教化センターリーフレットA「今月のことば」−20101月号(271

摂取不捨の真言

超世希有の正法

聞思して遅慮することなかれ

『教行信証』

 

自らの眼は、自分を見ることはできません。私のこころはいつも自分を起点に動いています。それは自分にとって都合どおり、思いどおりにしたいこころです。それは外に、他に向かってはたらいております。しかしながら、私を取り巻く事情は無辺であり、常に変転しており、望みどおりにすることは不可能であります。

そこに苦悩が生じ、迷妄し、沈淪するのです。自らが自らを救うことはどこまでもできないのであります。宗祖はその状況を難度海と述べられました。

この一切衆生の流転をまさしく捉えてくださり、大悲同感して、摂取して浄土に生ぜしめんとはたらいてくださるのが難思の弘誓、如来の本願と無明の闇を照らす無碍の光明であります。

その真実の教法を、摂取不捨の真言、超世希有の正法と示されています。

摂取とは、ものごとを受け容れる、納得するということです。それは自分自身に対しても、我が身が受け容れられる、納得するということです。だが、私の意識からは摂取ということは出てこないのです。私たちのものさしは自分の都合によって好ければ取り入れ、利用し、また悪ければ排除してしまうのです,

また超世ということは、この娑婆を超えるということです。だが、この私は、裟婆をどこまでも一大事にしており、私たちには、この娑婆を超えるということも生まれてこないのです。

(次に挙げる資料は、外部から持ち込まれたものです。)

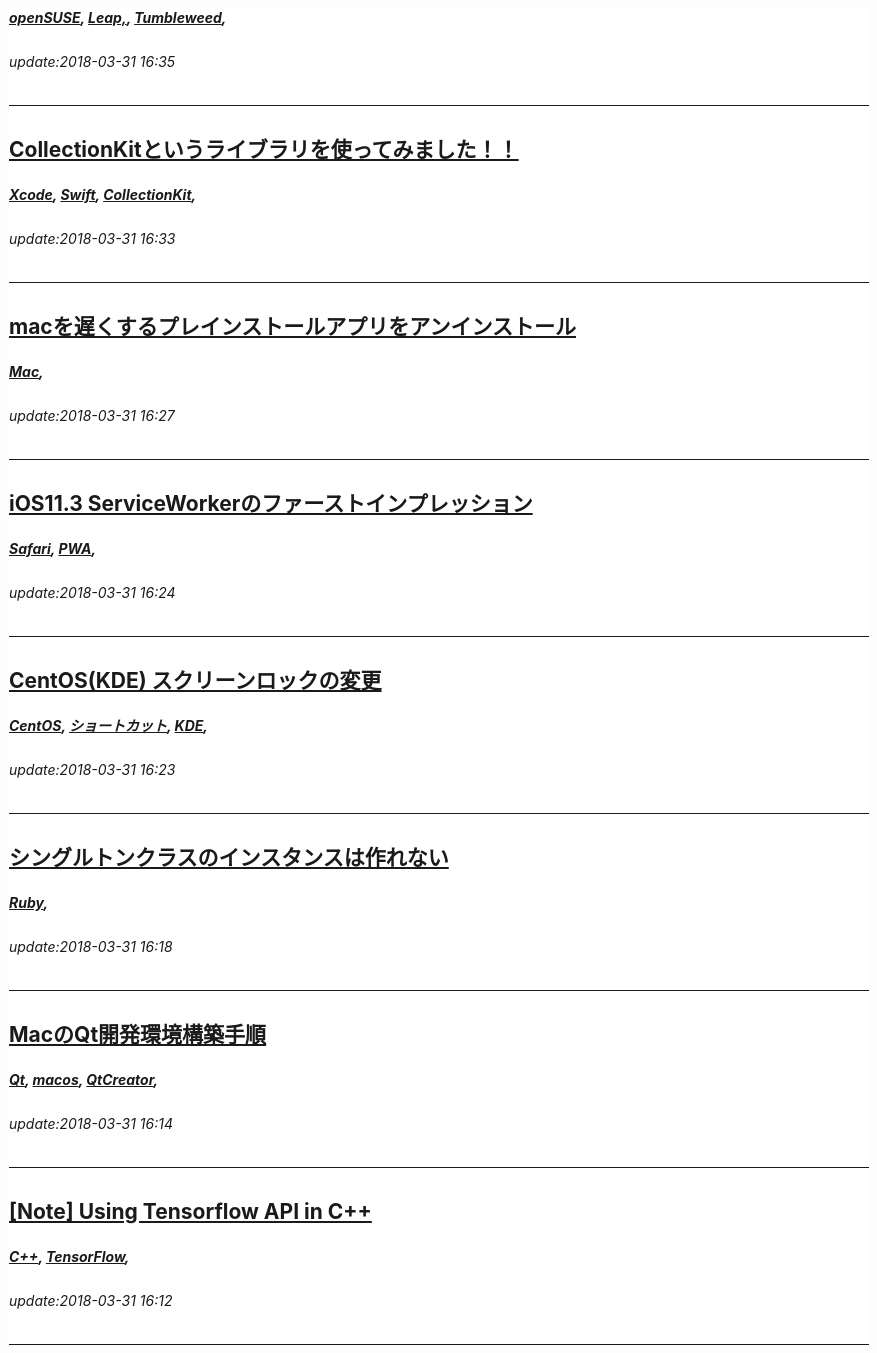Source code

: ##### [openSUSE](https://qiita.com/tags/openSUSE), [Leap,](https://qiita.com/tags/Leap,), [Tumbleweed](https://qiita.com/tags/Tumbleweed), 
###### update:2018-03-31 16:35
---
## [CollectionKitというライブラリを使ってみました！！](https://qiita.com/sachiko-kame/items/0cf01235846d51f2ac6b)
##### [Xcode](https://qiita.com/tags/Xcode), [Swift](https://qiita.com/tags/Swift), [CollectionKit](https://qiita.com/tags/CollectionKit), 
###### update:2018-03-31 16:33
---
## [macを遅くするプレインストールアプリをアンインストール](https://qiita.com/loverails/items/55860e391f1b312439b6)
##### [Mac](https://qiita.com/tags/Mac), 
###### update:2018-03-31 16:27
---
## [iOS11.3 ServiceWorkerのファーストインプレッション](https://qiita.com/studioTeaTwo/items/9f094e570e908ec80e86)
##### [Safari](https://qiita.com/tags/Safari), [PWA](https://qiita.com/tags/PWA), 
###### update:2018-03-31 16:24
---
## [CentOS(KDE) スクリーンロックの変更](https://qiita.com/yfujii01/items/0523a187d5eaf7877d09)
##### [CentOS](https://qiita.com/tags/CentOS), [ショートカット](https://qiita.com/tags/ショートカット), [KDE](https://qiita.com/tags/KDE), 
###### update:2018-03-31 16:23
---
## [シングルトンクラスのインスタンスは作れない](https://qiita.com/knknkn1162/items/7d916057c9a6787203c0)
##### [Ruby](https://qiita.com/tags/Ruby), 
###### update:2018-03-31 16:18
---
## [MacのQt開発環境構築手順](https://qiita.com/ref8409/items/81a0f22f0d3a6b2578d0)
##### [Qt](https://qiita.com/tags/Qt), [macos](https://qiita.com/tags/macos), [QtCreator](https://qiita.com/tags/QtCreator), 
###### update:2018-03-31 16:14
---
## [[Note] Using Tensorflow API in C++](https://qiita.com/Rowing0914/items/d65e901fee9f4e2adffe)
##### [C++](https://qiita.com/tags/C++), [TensorFlow](https://qiita.com/tags/TensorFlow), 
###### update:2018-03-31 16:12
---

私たちは、人間として生を享け、その人生を歩んでおりますが、真に私が私に出遇い、人と成るとは、いかなることなのでしょうか。親鸞聖人は九十年のご生涯をかけて、ご自身を問われ、私たちに明らかにされています。

自分では目覚められないが教えを「聞く」ことによって、自己を超え、思いが破られていく道が開かれるのであります。自己をとおして教言に遇い、教言をとおして自己に遇う、限りなく円環していく実践を、宗祖は、如来の教法、本願の念仏を「聞思して遅慮することなかれ」と呼びかけられています。